▶ [Task inputs]:

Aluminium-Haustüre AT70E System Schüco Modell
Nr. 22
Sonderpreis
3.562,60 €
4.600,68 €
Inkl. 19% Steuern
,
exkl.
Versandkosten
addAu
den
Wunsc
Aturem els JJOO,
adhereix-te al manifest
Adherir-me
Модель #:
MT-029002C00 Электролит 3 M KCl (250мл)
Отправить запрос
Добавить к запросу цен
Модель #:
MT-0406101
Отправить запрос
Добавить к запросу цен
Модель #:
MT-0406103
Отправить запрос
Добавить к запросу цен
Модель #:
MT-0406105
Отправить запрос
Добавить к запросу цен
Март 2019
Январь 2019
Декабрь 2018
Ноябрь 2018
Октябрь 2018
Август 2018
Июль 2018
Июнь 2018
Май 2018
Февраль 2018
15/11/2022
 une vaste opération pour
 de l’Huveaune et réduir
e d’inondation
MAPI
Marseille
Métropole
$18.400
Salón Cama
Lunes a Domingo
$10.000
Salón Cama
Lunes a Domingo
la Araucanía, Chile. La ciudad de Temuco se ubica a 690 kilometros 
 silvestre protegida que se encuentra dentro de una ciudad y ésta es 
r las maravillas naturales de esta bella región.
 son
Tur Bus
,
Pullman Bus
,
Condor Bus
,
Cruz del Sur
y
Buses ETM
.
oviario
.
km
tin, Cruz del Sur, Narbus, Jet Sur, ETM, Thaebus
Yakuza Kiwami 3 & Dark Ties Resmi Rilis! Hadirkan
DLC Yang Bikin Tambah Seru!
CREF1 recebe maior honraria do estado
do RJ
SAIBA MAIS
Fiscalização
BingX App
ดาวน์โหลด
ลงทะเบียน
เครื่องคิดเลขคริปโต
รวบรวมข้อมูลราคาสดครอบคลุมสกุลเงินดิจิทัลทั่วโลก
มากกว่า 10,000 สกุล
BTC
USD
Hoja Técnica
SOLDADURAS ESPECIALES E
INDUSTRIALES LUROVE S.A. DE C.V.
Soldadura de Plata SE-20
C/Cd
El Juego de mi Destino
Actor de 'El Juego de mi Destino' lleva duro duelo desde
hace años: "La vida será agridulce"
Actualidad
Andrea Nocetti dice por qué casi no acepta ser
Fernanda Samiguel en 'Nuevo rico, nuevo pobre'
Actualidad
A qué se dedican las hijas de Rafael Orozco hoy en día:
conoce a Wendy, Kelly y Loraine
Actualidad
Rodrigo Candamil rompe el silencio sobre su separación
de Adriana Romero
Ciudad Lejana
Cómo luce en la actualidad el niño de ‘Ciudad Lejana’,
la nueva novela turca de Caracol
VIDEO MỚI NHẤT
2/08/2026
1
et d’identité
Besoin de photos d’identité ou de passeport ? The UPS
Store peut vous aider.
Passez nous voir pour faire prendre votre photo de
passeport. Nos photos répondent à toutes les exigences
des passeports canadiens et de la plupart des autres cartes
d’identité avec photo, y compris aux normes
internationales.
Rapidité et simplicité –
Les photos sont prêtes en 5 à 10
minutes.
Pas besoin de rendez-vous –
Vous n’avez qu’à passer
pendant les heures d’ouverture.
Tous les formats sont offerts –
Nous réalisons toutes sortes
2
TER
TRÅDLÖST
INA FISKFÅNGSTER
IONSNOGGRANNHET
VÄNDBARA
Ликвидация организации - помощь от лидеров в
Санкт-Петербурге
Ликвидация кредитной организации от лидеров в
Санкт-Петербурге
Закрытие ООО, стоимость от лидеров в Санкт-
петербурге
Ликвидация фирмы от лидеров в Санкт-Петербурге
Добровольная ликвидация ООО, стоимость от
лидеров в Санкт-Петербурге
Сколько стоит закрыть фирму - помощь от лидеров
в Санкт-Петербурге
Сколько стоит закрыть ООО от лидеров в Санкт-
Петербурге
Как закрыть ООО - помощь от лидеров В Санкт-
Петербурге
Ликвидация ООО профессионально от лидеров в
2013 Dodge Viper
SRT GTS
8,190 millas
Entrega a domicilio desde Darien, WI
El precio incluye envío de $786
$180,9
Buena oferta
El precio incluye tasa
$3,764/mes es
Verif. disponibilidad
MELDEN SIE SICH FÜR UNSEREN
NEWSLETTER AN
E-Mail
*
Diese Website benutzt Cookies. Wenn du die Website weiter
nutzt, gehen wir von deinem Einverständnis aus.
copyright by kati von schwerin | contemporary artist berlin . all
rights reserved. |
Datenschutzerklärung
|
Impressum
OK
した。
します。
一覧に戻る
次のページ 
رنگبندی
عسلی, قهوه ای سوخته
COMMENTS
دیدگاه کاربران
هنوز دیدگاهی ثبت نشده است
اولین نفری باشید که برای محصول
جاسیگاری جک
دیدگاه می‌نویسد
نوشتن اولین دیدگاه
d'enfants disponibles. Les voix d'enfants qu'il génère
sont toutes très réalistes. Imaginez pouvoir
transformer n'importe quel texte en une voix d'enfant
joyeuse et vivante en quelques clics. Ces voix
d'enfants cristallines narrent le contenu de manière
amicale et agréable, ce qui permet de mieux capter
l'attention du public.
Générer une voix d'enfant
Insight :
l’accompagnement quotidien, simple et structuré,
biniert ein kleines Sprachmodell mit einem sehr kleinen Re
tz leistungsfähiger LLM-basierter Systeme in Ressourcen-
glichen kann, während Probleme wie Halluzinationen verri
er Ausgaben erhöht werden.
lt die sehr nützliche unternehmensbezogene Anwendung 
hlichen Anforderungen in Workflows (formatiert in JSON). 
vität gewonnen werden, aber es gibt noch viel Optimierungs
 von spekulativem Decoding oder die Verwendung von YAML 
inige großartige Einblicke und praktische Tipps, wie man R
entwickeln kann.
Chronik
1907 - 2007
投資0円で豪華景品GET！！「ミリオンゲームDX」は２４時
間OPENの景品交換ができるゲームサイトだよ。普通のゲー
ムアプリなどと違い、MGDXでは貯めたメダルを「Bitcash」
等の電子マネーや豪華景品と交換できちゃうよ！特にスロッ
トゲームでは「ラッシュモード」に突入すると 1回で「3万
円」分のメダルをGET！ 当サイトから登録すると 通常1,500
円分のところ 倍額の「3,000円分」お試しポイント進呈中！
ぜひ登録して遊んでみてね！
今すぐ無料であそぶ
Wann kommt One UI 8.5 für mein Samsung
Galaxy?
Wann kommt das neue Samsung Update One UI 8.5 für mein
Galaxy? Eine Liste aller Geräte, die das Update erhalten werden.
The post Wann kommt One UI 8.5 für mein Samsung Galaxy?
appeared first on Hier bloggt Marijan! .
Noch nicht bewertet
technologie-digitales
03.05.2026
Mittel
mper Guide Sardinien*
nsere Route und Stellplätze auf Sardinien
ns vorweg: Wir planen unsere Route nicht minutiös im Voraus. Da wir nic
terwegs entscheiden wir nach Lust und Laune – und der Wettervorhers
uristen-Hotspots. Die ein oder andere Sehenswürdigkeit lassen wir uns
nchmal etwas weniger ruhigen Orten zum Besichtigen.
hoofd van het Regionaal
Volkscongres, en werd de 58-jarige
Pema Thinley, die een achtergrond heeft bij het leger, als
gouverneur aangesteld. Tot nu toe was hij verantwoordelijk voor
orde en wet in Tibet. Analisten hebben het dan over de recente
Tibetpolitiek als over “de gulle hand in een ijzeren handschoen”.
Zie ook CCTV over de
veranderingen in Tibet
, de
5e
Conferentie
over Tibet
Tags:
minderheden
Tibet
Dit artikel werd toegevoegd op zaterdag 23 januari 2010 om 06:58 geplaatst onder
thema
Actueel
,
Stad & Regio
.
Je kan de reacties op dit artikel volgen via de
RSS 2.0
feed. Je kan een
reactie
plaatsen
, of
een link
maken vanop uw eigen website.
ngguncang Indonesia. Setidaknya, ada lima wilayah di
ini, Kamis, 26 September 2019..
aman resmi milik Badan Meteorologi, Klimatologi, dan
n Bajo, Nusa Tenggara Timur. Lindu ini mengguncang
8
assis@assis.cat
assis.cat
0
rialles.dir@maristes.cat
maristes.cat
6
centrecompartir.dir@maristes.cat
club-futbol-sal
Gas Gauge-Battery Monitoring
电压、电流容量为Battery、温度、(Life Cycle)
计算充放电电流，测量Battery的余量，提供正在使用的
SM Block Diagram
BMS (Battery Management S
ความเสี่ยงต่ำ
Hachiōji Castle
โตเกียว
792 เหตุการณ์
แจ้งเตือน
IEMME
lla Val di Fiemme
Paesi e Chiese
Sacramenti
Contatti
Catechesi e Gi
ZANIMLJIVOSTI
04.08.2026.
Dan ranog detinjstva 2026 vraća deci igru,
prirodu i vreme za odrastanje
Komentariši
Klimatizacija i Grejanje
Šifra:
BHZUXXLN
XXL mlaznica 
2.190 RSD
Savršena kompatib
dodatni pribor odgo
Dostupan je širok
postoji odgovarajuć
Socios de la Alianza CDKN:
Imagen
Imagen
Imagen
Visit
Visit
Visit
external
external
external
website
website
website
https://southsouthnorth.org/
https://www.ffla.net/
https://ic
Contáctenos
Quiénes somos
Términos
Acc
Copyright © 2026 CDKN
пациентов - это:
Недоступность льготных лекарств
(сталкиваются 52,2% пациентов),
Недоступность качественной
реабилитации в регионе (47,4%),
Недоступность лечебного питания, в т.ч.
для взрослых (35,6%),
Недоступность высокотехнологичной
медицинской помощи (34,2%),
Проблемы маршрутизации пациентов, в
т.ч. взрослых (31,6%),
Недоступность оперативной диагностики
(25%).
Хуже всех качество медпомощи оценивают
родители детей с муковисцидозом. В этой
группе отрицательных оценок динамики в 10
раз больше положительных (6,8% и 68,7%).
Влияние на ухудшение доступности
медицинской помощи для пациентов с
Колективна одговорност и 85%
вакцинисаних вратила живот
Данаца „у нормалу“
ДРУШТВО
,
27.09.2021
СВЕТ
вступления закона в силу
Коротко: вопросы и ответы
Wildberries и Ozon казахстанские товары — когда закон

▶ [Problem requirements]: Scan the records for lines that hold "Samsung", and reproduce each one you find.

▶ [Problem solution]:
Wann kommt One UI 8.5 für mein Samsung
Wann kommt das neue Samsung Update One UI 8.5 für mein
The post Wann kommt One UI 8.5 für mein Samsung Galaxy?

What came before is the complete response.